Organizes MBPP+ problems as structured JSON with metadata fields: base_input (original test cases), plus_input (extended test cases), contract (input validation constraints), atol (floating-point tolerance), canonical_solution (ground truth implementation), and entry_point (function name). The dataset management system (evalplus/data/) loads problems from JSON, validates metadata consistency, and provides programmatic access to test cases and solutions. This structured approach enables systematic evaluation: problems can be filtered by category, difficulty, or test coverage; test cases can be aggregated across base and plus inputs; and metadata enables reproducible evaluation across different tools and frameworks.
Unique: Implements structured JSON-based dataset organization with explicit separation of base_input (original tests) and plus_input (extended tests), enabling selective evaluation and test coverage analysis.

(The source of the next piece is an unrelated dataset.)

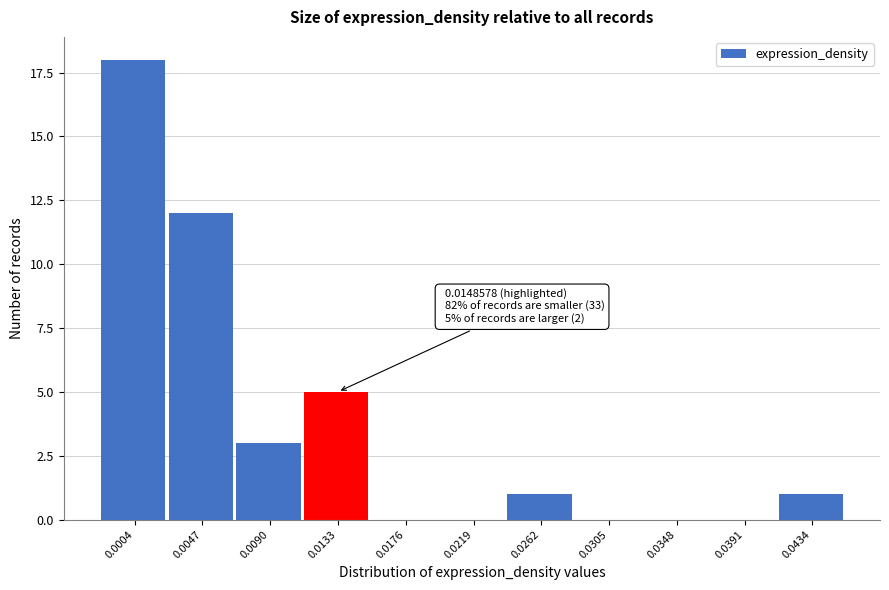

Reading right to left, extract all data points from this chart.

0.0434=1	0.0391=0	0.0348=0	0.0305=0	0.0262=1	0.0219=0	0.0176=0	0.0133=5	0.0090=3	0.0047=12	0.0004=18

Metadata includes contract (input validation), atol (floating-point tolerance), canonical_solution, and entry_point, providing complete problem specification for reproducible evaluation.
vs alternatives: More structured than flat test files because metadata is explicitly organized and queryable; enables filtering, aggregation, and analysis that would be difficult with unstructured test data. JSON format is human-readable and tool-agnostic, supporting integration with external evaluation frameworks.

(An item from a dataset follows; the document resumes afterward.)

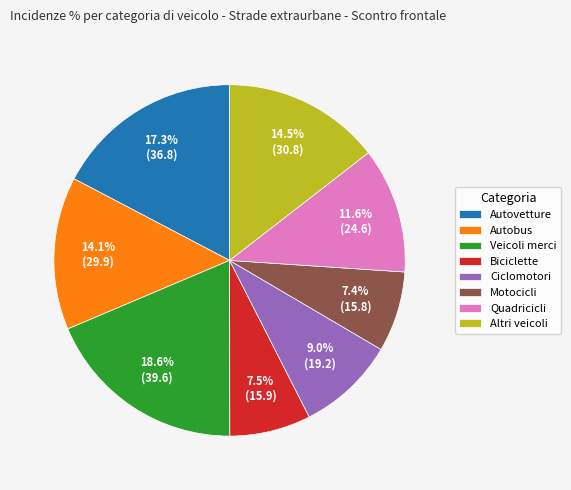

Do Autobus and Altri veicoli together represent more than half of the pie?

No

Provides CLI tools (evalplus.evaluate, evalplus.codegen, evalplus.evalperf, evalplus.sanitize) that orchestrate the complete evaluation workflow: code generation → sanitization → correctness evaluation → optional performance evaluation. The evaluate command executes generated code against MBPP+ test suites with configurable timeouts and memory limits, producing pass@k metrics and detailed result logs. The codegen command generates code from specified LLM providers. The evalperf command measures performance via instruction counting. The sanitize command preprocesses code before evaluation. This modular CLI design enables researchers to run evaluation pipelines without writing custom code, supporting reproducible benchmarking and result sharing.
Unique: Implements modular CLI tools (evaluate, codegen, evalperf, sanitize) that can be chained together or run independently, enabling flexible evaluation workflows. Each tool handles a specific stage of the pipeline (generation, sanitization, evaluation, performance measurement), allowing users to customize workflows without writing code.
vs alternatives: More user-friendly than programmatic APIs for researchers who prefer command-line tools; enables reproducible evaluation without custom code. Modular design allows selective use of components (e.g., evaluate without codegen) for flexibility.
+3 more capabilities
Verdict
Big Code Bench scores higher at 63/100 vs MBPP+ at 63/100.